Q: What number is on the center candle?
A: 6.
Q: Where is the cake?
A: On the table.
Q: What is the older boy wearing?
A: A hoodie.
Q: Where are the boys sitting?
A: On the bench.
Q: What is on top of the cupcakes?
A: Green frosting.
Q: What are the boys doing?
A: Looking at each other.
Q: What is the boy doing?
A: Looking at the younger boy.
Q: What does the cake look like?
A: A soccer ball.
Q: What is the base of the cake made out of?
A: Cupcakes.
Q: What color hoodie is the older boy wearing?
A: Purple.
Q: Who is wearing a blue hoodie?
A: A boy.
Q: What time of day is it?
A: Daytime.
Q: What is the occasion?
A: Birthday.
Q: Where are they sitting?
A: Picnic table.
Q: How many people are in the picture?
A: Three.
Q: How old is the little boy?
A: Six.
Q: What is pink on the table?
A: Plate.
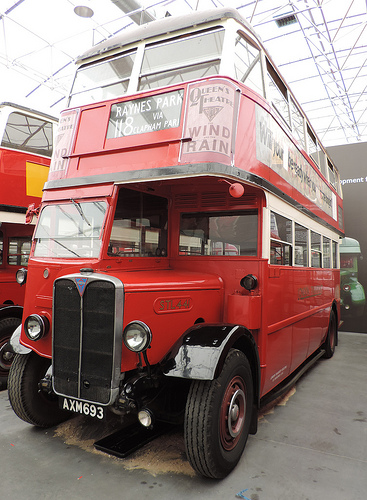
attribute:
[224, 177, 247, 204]
mirror — rear side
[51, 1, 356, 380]
bus — red, double decker, gray, white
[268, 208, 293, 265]
window — along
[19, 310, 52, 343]
headlight — circular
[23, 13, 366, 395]
bus — red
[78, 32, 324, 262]
double decker — red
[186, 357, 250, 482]
wheel — large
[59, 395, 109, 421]
license plate — black, white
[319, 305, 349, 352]
tire — black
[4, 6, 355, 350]
bus — red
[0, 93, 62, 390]
buses — double decker, parked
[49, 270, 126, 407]
grill — double decker, black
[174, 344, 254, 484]
tire — black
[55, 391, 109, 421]
license plate — black, white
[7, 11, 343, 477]
bus — red, double decker, large, parked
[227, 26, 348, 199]
windows — upper section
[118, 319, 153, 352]
headlight — shiny, round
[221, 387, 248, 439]
hubcap — grey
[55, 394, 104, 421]
license — white, black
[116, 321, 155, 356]
headlight — circular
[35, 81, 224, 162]
sign — black, white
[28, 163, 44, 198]
paint — yellow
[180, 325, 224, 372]
fender — black, shiny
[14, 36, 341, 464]
bus — double decker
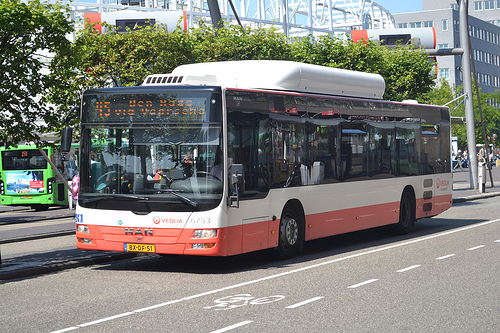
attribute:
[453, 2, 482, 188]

────

WHAT THE EXERCISE ASKS: Please copy the entries from the line with "Q: What is the older boy wearing?" up to and including the line with "windows — upper section", substituting "seated" for "sitting" and leaving everything else unchanged. Leave the pictures out of your answer.

SOLUTION TO THE EXERCISE:
Q: What is the older boy wearing?
A: A hoodie.
Q: Where are the boys seated?
A: On the bench.
Q: What is on top of the cupcakes?
A: Green frosting.
Q: What are the boys doing?
A: Looking at each other.
Q: What is the boy doing?
A: Looking at the younger boy.
Q: What does the cake look like?
A: A soccer ball.
Q: What is the base of the cake made out of?
A: Cupcakes.
Q: What color hoodie is the older boy wearing?
A: Purple.
Q: Who is wearing a blue hoodie?
A: A boy.
Q: What time of day is it?
A: Daytime.
Q: What is the occasion?
A: Birthday.
Q: Where are they seated?
A: Picnic table.
Q: How many people are in the picture?
A: Three.
Q: How old is the little boy?
A: Six.
Q: What is pink on the table?
A: Plate.
attribute:
[224, 177, 247, 204]
mirror — rear side
[51, 1, 356, 380]
bus — red, double decker, gray, white
[268, 208, 293, 265]
window — along
[19, 310, 52, 343]
headlight — circular
[23, 13, 366, 395]
bus — red
[78, 32, 324, 262]
double decker — red
[186, 357, 250, 482]
wheel — large
[59, 395, 109, 421]
license plate — black, white
[319, 305, 349, 352]
tire — black
[4, 6, 355, 350]
bus — red
[0, 93, 62, 390]
buses — double decker, parked
[49, 270, 126, 407]
grill — double decker, black
[174, 344, 254, 484]
tire — black
[55, 391, 109, 421]
license plate — black, white
[7, 11, 343, 477]
bus — red, double decker, large, parked
[227, 26, 348, 199]
windows — upper section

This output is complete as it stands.